§ **Opdrachten**
1/ In welk jaar werd volgens de reistekst over de vallei van de Lot de eerste steen van de Pont Valentré gelegd?
2/ Schrijf de reistekst over de vallei van de Lot verder, aansluitend op de laatste zin.

§ **Tekstfragment**

·····

Pierre Darge
Pierre Darge Freelancejournalist

Zuidelijk Frankrijk hoeft niet per se overbevolkt,

zonovergoten en populair te zijn. Tussen Lot en Célé liggen

verscholen pareltjes die een bezoek meer dan waard zijn.

PIERRE DARGE

De vallei van de Lot is een van de best bewaarde toeristische geheimen van Frankrijk. Al weten de Fransen zelf het gebied benoorden Cahors wel te vinden. Cahors is overigens een prima uitvalsbasis om in de vallei van de Lot te toeren. Vooral de Pont Valentré, tegenwoordig het symbool van de stad, oogt indrukwekkend en is bovendien de meest volledige en best bewaarde middeleeuwse brug van Frankrijk. De eerste steen ervan werd al in 1308 gelegd, maar het zou nog zeven decennia duren voor het bouwwerk werd voltooid. De talloze legendes die in dit verband ontstonden, schreven de vertraging toe aan de duivel met wie de toenmalige architekt een overeenkomst had gesloten. Toen architekt Paul Gout de brug in 1879 mocht restaureren, spookte die duivelse bemoeienis door zijn hoofd en uit voorzorg liet hij een gebeeldhouwd duiveltje bovenaan de centrale toren inmetselen.

·····

§ **Gegeven materiaal**
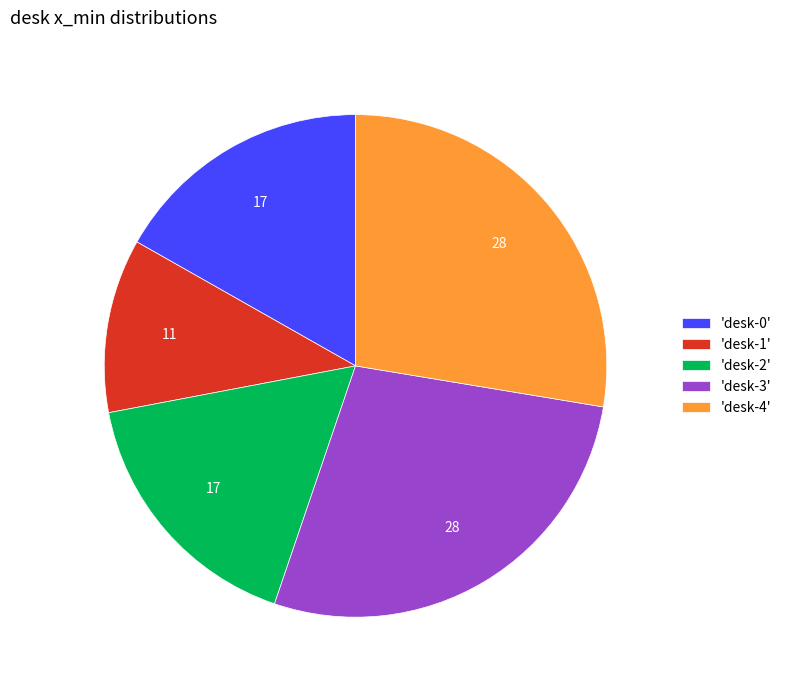

Does 'desk-1' account for over 50% of the chart?

No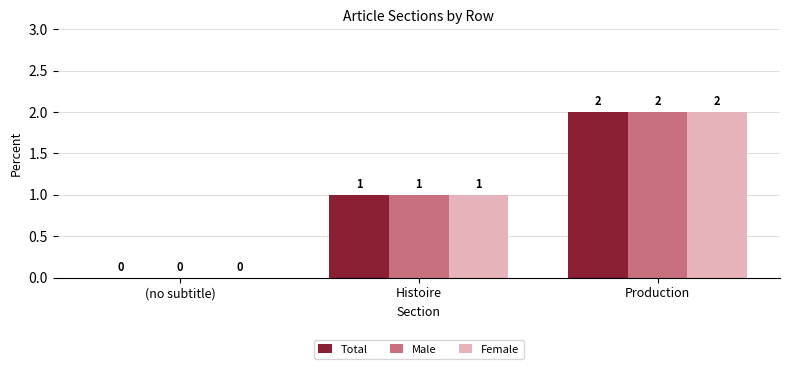

What is the sum of the Male values at (no subtitle) and Production?

2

·····

§ **Genummerde antwoorden**
1/ In 1308.

2/
Het boeiendste stadsdeel is het quartier de la cathédrale, met de place Chapou waar op zaterdag een pittoreske markt wordt gehouden. Daar staan ook de gebouwen van de kerkelijke gezagsdragers bijeen, waaronder het 13de-eeuwse Archdiaconé of het Hôtel de Roaldes dat rond een 13de-eeuws torenhuis werd opgetrokken. Of nog het Maison Hérétié, een zeldzaam voorbeeld van een vakwerkhuis dat nog dateert van voor de honderdjarige oorlog.

Cahors is een nijver stadje met toch dat typisch zuiderse laisser-aller, prettige hotels, stemmige restaurants en, vooral in het quartier des Soubirous en in het quartier des Badernes, steegjes waar het prettig flaneren is.

Wie rustiger buurten zoekt, vindt die in verscholen dorpjes en uitgeleefde gehuchten in de omgeving. Zo’n verloren gat, op een half uur rijden van Cahors, is Les Arques, waar beeldhouwer Ozip Zadkine in 1933 een huis met bijbehorende schuur kocht. Tot zijn dood in 1972 zou hij zijn tijd tussen Parijs en Les Arques verdelen. Het dorp is ingedommeld, of beter nog : in coma, het wordt nog slechts door elf oudjes bevolkt en leeft alleen van het bezoek dat in de voormalige schuur een greep uit het werk van de kunstenaar te zien krijgt. Wie hiervoor de tijd wil nemen, kan op de video een hartverwarmend portret van de kunstenaar bekijken : Zadkine die kuierend door de boomgaard de bomen groet en zich door de bladeren het gezicht laat strelen. Of Zadkine die, in vervoering gebracht door hun schoonheid, met de bomen lange monologen voert.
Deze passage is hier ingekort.